Most every paint has a matching primer offered by the same company, when possible we recommend you use their product.  And since they match up with the paints not much more can be said.

A very important note about primers and paints.  If you use 1 part primer, you should only use 1 part paint BUT if you use a  2 part primer you can apply a 1 part or 2 part paint over it.  I have seen 2 part paint soften 1 part primer when applied and it creates quite a mess.  If you use 1 part paint now and wish to repaint with 2 part later, you’ll need to remove all 1 part products before applying any 2 part products.

Products for use below the waterline:

Every primer I’m aware of, suitable for below the waterline use is a 2 part and cures by chemical reaction.  1 part primers (and paints) cure by allowing a solvent to evaporate and most often can significantly compromised by submersion.  So on all boats we recommend a 2 part primer designed specifically to be used below the waterline.  Three good options are Interlux Interprotect 2000e, Sea Hawk Tuff Stuff and Total Boat TotalProtect.  These can be applied directly to bare glass or over another 2 part primer.  We used the gray Sea Hawk Tuff Stuff on the bottom of our FRS-12 demo. It creates a very hard and durable finish with a slight texture.  We decided not to coat our FRS-12 with anything else and allow the primer to act as the paint too. It resists damage from trailer bunks and even if you leave the boat in water for a few days, you may have to scrub off some buildup but the primer would not be damaged. We recommend you roll primer with a 3//16″ nap roller, 3/8″ nap will put on too much primer and foam rollers not enough.

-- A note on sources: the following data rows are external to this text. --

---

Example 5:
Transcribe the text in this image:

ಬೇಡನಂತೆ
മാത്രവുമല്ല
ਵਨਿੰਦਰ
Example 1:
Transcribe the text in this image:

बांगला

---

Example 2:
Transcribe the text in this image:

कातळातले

If you step up to the “top of the line” paint system we recommend you use their primer(s) that pair with their other products, many of the same general statements made in the previous paragraph still apply.  If you wish to apply a bottom paint for a boat that is trailered most of the time we recommend a non-ablative or “hard” bottom paint such as Interlux VC Offshore.  Non-ablative simply means it does not wear off over time like traditional (ablative ) bottom paints.  If you leave the boat in the water for an extended duration and need to really combat growth a traditional ablative or “soft” bottom paint is recommended. We used Pettit Vivid (for it’s bold red color) on our CS-21 and it performs great, even with the boat staying on the trailer more than in the water it holds up great.  Some bottom paints require chemicals or special cleaning/removal before re-coating.  We have found that a light sanding of our Petit Vivid and a solvent wipe is all that is needed for us to apply a fresh coat yearly, which makes maintenance hassle free for DIYers like us.

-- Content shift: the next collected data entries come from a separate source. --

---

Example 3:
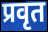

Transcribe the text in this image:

प्रवृत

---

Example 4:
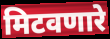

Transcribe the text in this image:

मिटवणारे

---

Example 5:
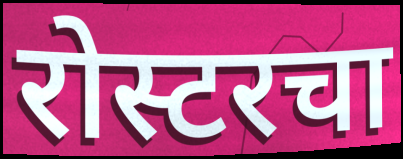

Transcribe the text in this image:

रोस्टरचा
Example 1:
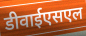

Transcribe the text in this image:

डीवाईएसएल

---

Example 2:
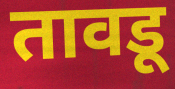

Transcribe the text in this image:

तावडू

The FRS-12 with “Budget Friendly” Paints.
Bottom – Sea Hawk Tuff Stuff – Gray applied with 3/16″ nap roller.
Hull – Pettit EZ-Poxy – Seafoam Green applied with white foam cabinet rollers.
Interior – Interlux Brightsides – Matterhorn White applied with white foam cabinet rollers.

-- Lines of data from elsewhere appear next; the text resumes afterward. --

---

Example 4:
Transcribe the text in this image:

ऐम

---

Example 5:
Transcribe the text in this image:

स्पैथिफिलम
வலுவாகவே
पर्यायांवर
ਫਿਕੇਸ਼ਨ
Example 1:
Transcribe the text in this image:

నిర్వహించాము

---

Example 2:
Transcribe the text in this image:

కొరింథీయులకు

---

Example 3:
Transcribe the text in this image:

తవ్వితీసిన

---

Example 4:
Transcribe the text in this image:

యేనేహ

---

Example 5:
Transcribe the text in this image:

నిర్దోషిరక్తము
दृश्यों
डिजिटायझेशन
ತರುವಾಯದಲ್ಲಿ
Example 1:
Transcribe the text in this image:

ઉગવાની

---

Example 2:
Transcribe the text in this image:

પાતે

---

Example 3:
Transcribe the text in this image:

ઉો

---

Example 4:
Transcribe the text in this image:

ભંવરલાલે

CS-21 with “Top of the Line” Paints applied with white foam cabinet rollers.
Bottom – Pettit Vivid – Red applied with 3/16″ nap roller.
Hull & Interior – Alexseal – Cloud White applied with white foam cabinet rollers.

Hopefully this article and examples of boat paint in finished application helps you understand the different products available and make an informed decision on which paints and primers to use on your boat.